When I was in my mid-teens I suppose, like most that age, I went through my rebellious phase. My mother was a school teacher and was very keen on discipline, both in terms of self-discipline and also it’s administration where necessary.

On this particular day, I had been in town with a couple of girl friends from school and we had experimented with smoking a cigarette. I think we all went green around the gills, to say the least. My friend, Daisy, was physically sick and we swore never to touch them again. However, on the way home, as I had the packet in my bag, I did try one again and to be fair the reaction, though not pleasant, was not as horrible as it had been earlier.

I got home around five or five-thirty, and my mum was cooking dinner while my sister was doing some homework at the kitchen table. I gave mum a kiss on the cheek and was about to go upstairs to change when she called me back. She asked me if I had been smoking. Of course, being put on the spot like that, I would have to deny it but she said she could smell it on me and my breath. Being a school teacher, she really hated children lying to her and had always expressed a zero tolerance view on smoking to boot.

She said she would give me one more chance to come clean. But, lying through my teeth, I continued with my denial. I had to really. Having just dug myself into a deep hole, I just kept digging. Mum then told me that she did not believe me and asked me for my handbag.

I said, “No, mind your own business and leave it alone.”

She ignored me and grabbed it, opened the clasp and tipped its contents onto the kitchen table. I screamed and shouted in protest, but to no good. On the table lay a used bus ticket, a packet of mints, a comb, a small purse and handkerchief. She then opened the zipped side pocket inside and out fell a lip-stick, a card of matches and a packet of ten cigarettes which was both open and half empty. My protestations had gotten me exactly nowhere.

She then told me I was going to get a smacked bottom, both for lying and for smoking. I tried to run away but she grabbed my arm and I tried to wrestle my way free. Her grip was vice-like. My younger sister made as if still doing her homework but was obviously watching, with great glee.

Mum pulled me, still cursing and struggling, across her ample lap as she sat herself on a kitchen chair. Clamping my legs between hers and pulling me forward so my bottom was sticking straight where she needed me, I was trapped, helpless and completely out of options. My skirt swished up and was trapped above my waist. My panties, green with a lace trim, were stretched tight over my bottom and would offer little protection for what was likely to follow.

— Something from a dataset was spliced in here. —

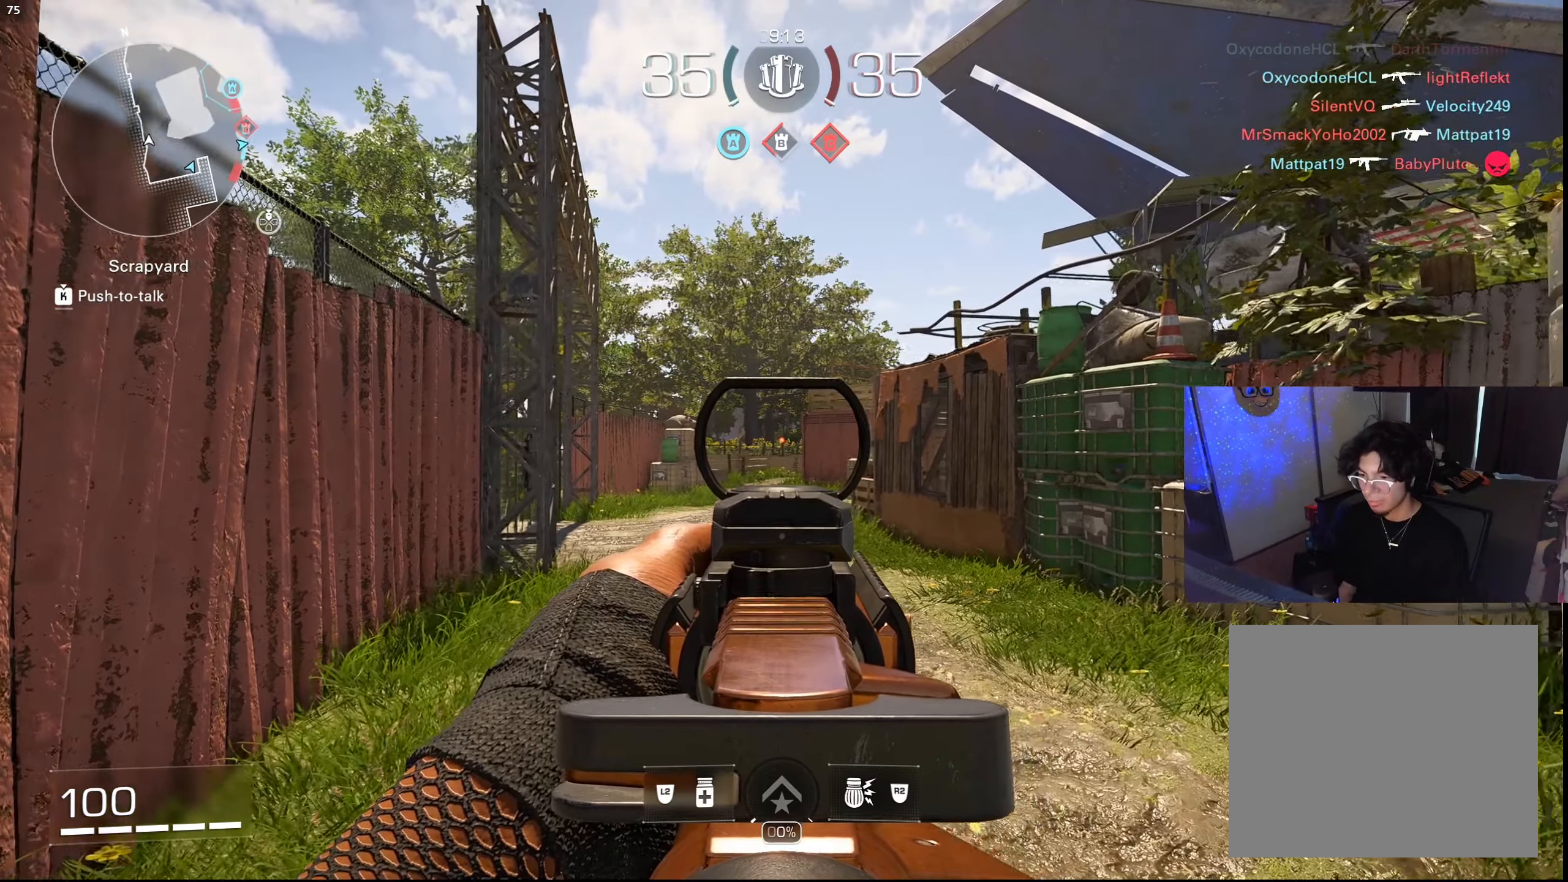
{"buttons": ["L1"], "left_stick": "left", "right_stick": "center", "events": [[117, "left_stick", "up"], [200, "left_stick", "left"], [250, "left_stick", "down"], [333, "left_stick", "right"], [417, "left_stick", "up"], [483, "left_stick", "left"]]}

Her hand struck sharply on my left buttock three times, and then likewise on my right. She spanked like this for around 30 seconds quite rhythmically, then I saw my sister smirking openly. I swore at her, and as the words were still travelling through the air I instantly regretted it. Swearing was another one of mum’s cardinal no-noes.

She brought her hand down to rest on my right buttock and it stayed there for a second or two before she asked my sister, in a very calm and measured way, if she would mind popping upstairs to her bedroom and bringing her the flat-backed wooden hair brush. She had used this on me only once before and it hurt like I could not believe. I pleaded and begged her not to, but she told me I had smoked, lied, bitched and now sworn, so what I was about to get was richly deserved.

My sister ran back downstairs and dutifully handed the brush to mum. She took a firm grip and tapped it on my bottom a couple of times, presumably to get used to the weight, and then brought it down with a terrible smack on my poor bottom. I exploded into tears right from the first spank. Eleven more followed, alternating left and right and up and down my bottom. It was so, so painful.

After the twelfth whack with the brush, she carefully put it down on the table behind her and told me I had been punished enough and to get upstairs and stay in my room until I was called for dinner. I very carefully regained my feet and, walking like an old woman, climbed the stairs slowly, one at a time, tears still streaming down my face. Once in my room, I dropped my skirt and eased my green panties off of my bottom, looking at it in the mirror. My entire bottom was pink or red, but where the majority of the smacks with the hairbrush had fallen, there were ovals of bright red which I dare not touch right away, not even to rub it better.

I had learned a hard and lasting lesson. I never lied to mum again, well, nothing serious anyway, and I never swore in front of her either. I did consider hiding her brush, but she’d know it was me and only buy another one and probably try it out at some point.